(Data records begins)
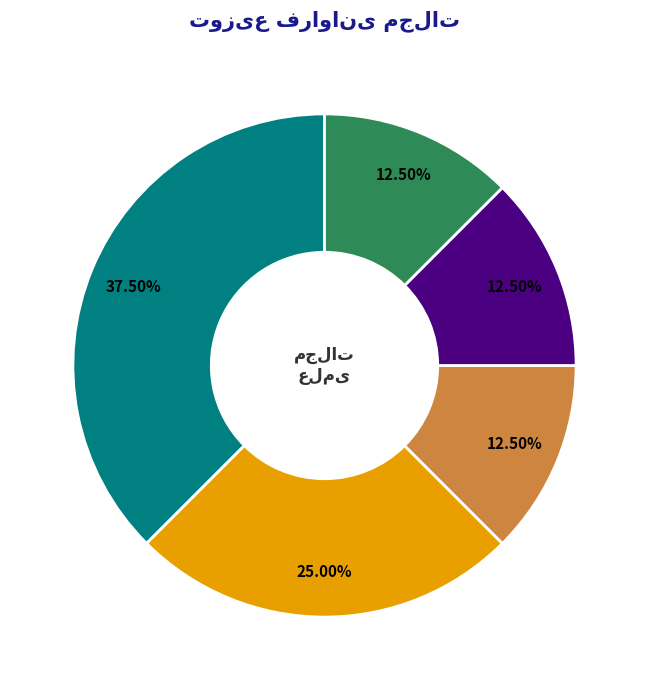

Is there a majority slice in this chart?

No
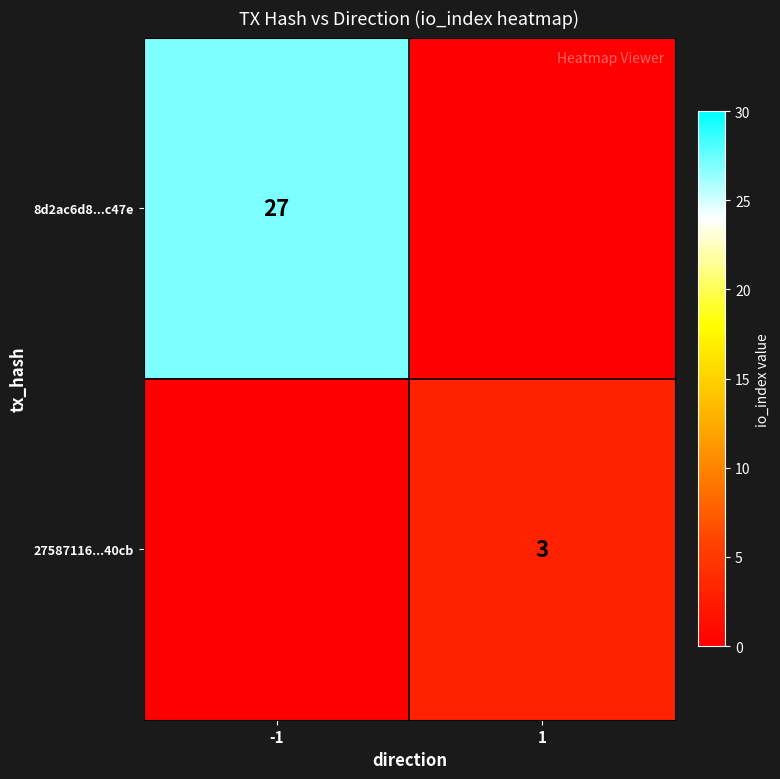

At how many categories does at least one series exceed 6?

1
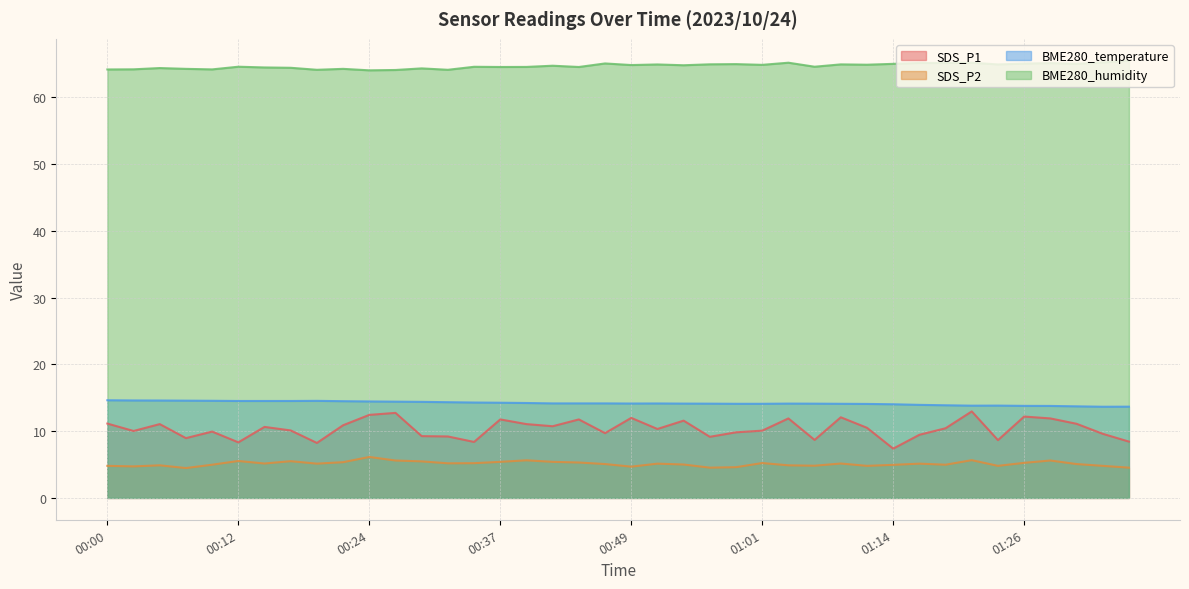

Reading right to left, transcribe all the data shown in this chart.

SDS_P1: 01:36=8.4	01:33=9.6	01:31=11.1	01:29=11.9	01:26=12.2	01:24=8.7	01:21=12.9	01:19=10.4	01:16=9.4	01:14=7.4	01:11=10.5	01:09=12.1	01:06=8.7	01:04=11.9	01:01=10.1	00:59=9.8	00:56=9.2	00:54=11.6	00:51=10.3	00:49=12.0	00:46=9.7	00:44=11.8	00:41=10.7	00:39=11.1	00:37=11.8	00:34=8.4	00:32=9.2	00:29=9.2	00:27=12.7	00:24=12.4	00:22=10.9	00:19=8.2	00:17=10.1	00:14=10.6	00:12=8.3	00:09=9.9	00:07=8.9	00:04=11.1	00:02=10.0	00:00=11.1
SDS_P2: 01:36=4.5	01:33=4.8	01:31=5.1	01:29=5.6	01:26=5.2	01:24=4.8	01:21=5.7	01:19=5.0	01:16=5.1	01:14=5.0	01:11=4.8	01:09=5.2	01:06=4.8	01:04=4.9	01:01=5.2	00:59=4.6	00:56=4.5	00:54=5.0	00:51=5.1	00:49=4.7	00:46=5.1	00:44=5.3	00:41=5.4	00:39=5.6	00:37=5.4	00:34=5.2	00:32=5.2	00:29=5.5	00:27=5.6	00:24=6.1	00:22=5.3	00:19=5.1	00:17=5.5	00:14=5.2	00:12=5.5	00:09=5.0	00:07=4.5	00:04=4.9	00:02=4.7	00:00=4.8
BME280_temperature: 01:36=13.7	01:33=13.7	01:31=13.7	01:29=13.8	01:26=13.8	01:24=13.8	01:21=13.8	01:19=13.9	01:16=13.9	01:14=14.0	01:11=14.1	01:09=14.1	01:06=14.1	01:04=14.1	01:01=14.1	00:59=14.1	00:56=14.1	00:54=14.1	00:51=14.1	00:49=14.1	00:46=14.2	00:44=14.2	00:41=14.2	00:39=14.2	00:37=14.2	00:34=14.3	00:32=14.3	00:29=14.4	00:27=14.4	00:24=14.4	00:22=14.5	00:19=14.5	00:17=14.5	00:14=14.5	00:12=14.5	00:09=14.5	00:07=14.6	00:04=14.6	00:02=14.6	00:00=14.6
BME280_humidity: 01:36=65.5	01:33=65.2	01:31=65.0	01:29=65.1	01:26=65.0	01:24=64.9	01:21=65.2	01:19=65.1	01:16=65.1	01:14=65.0	01:11=64.8	01:09=64.9	01:06=64.5	01:04=65.2	01:01=64.8	00:59=64.9	00:56=64.9	00:54=64.8	00:51=64.9	00:49=64.8	00:46=65.0	00:44=64.5	00:41=64.7	00:39=64.5	00:37=64.5	00:34=64.5	00:32=64.1	00:29=64.3	00:27=64.1	00:24=64.0	00:22=64.2	00:19=64.1	00:17=64.4	00:14=64.4	00:12=64.5	00:09=64.2	00:07=64.2	00:04=64.3	00:02=64.2	00:00=64.1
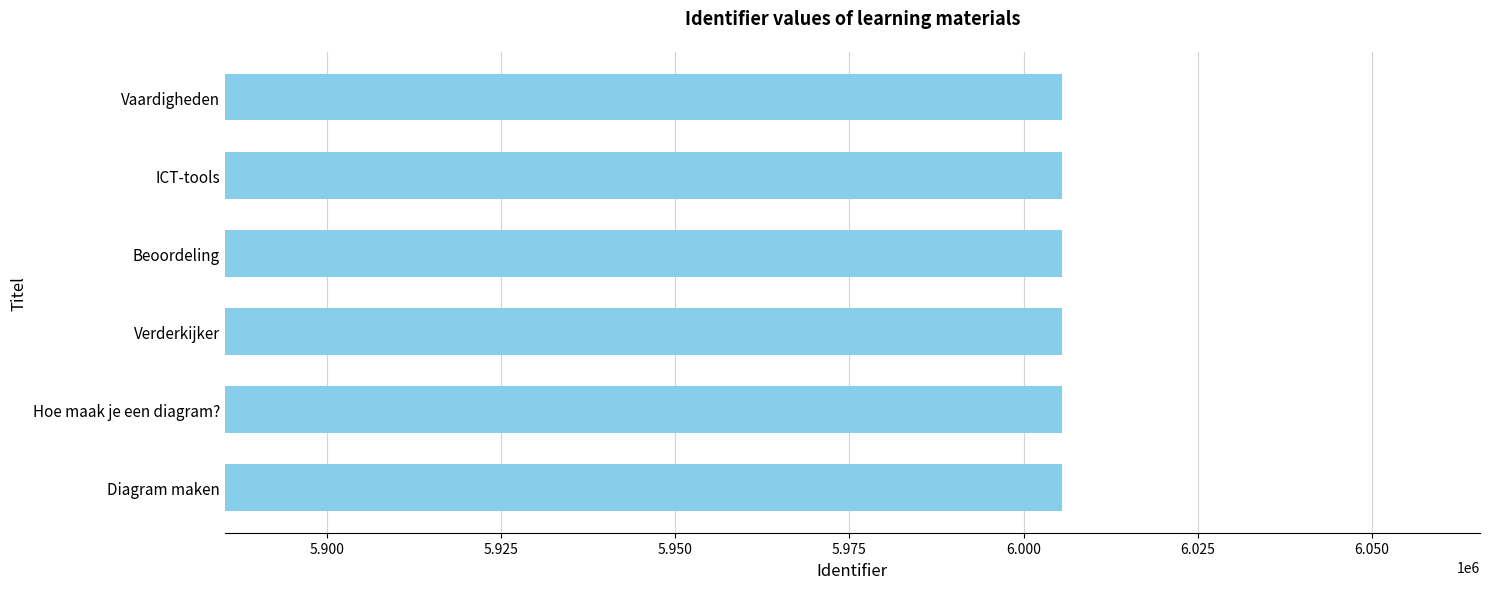

Count the number of categories in the chart.

6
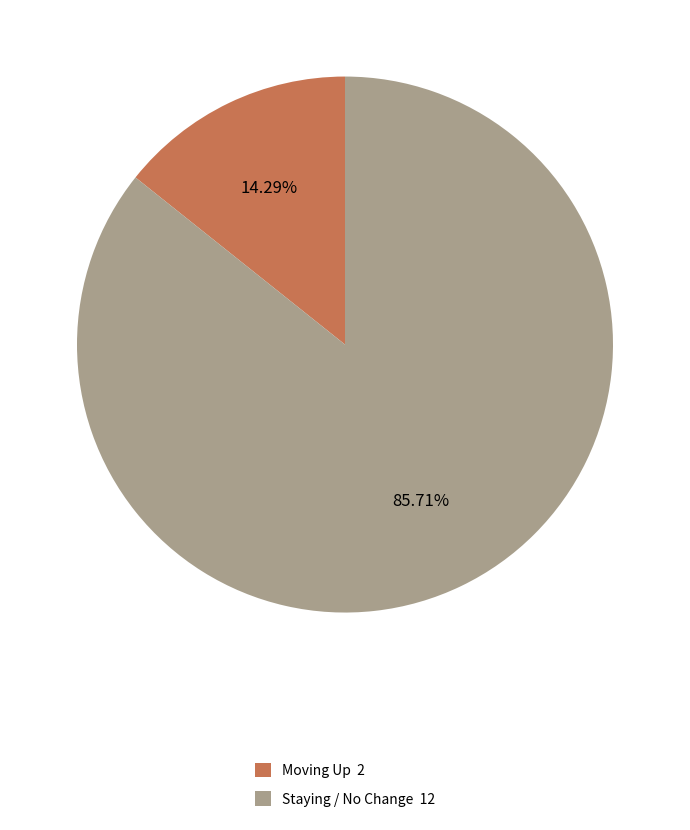

Does any single category account for the majority?

Yes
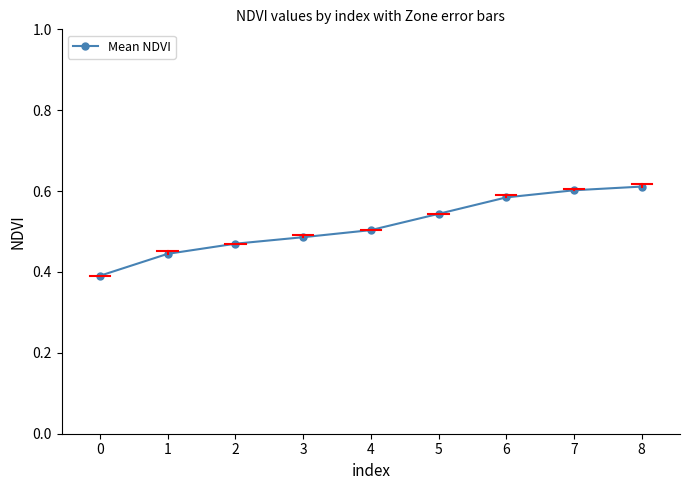

What is the difference between the second highest and minimum values?

0.2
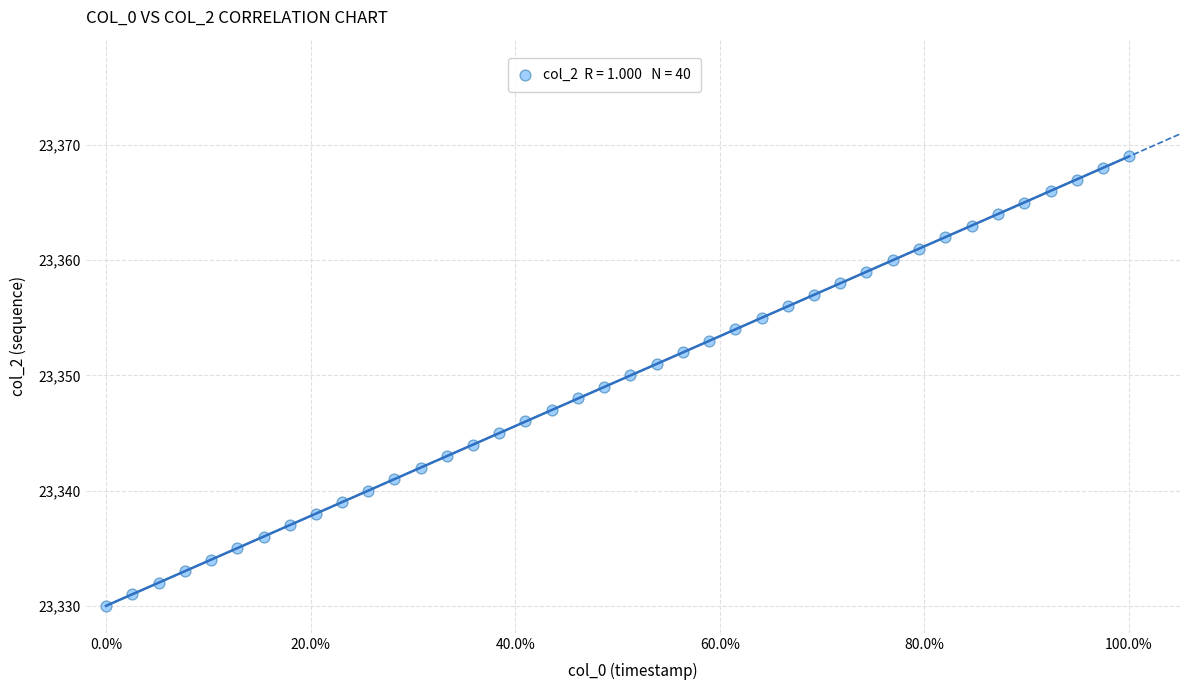

What is the range of Y values (max minus min)?

39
(Data records ends)
__Work instruction__: Can you copy out the entries word for word, starting at the line containing "What is the difference" and ending at the last line of the entries? Leave out the pictures.

__Expected answer__:
What is the difference between the second highest and minimum values?

0.2

What is the range of Y values (max minus min)?

39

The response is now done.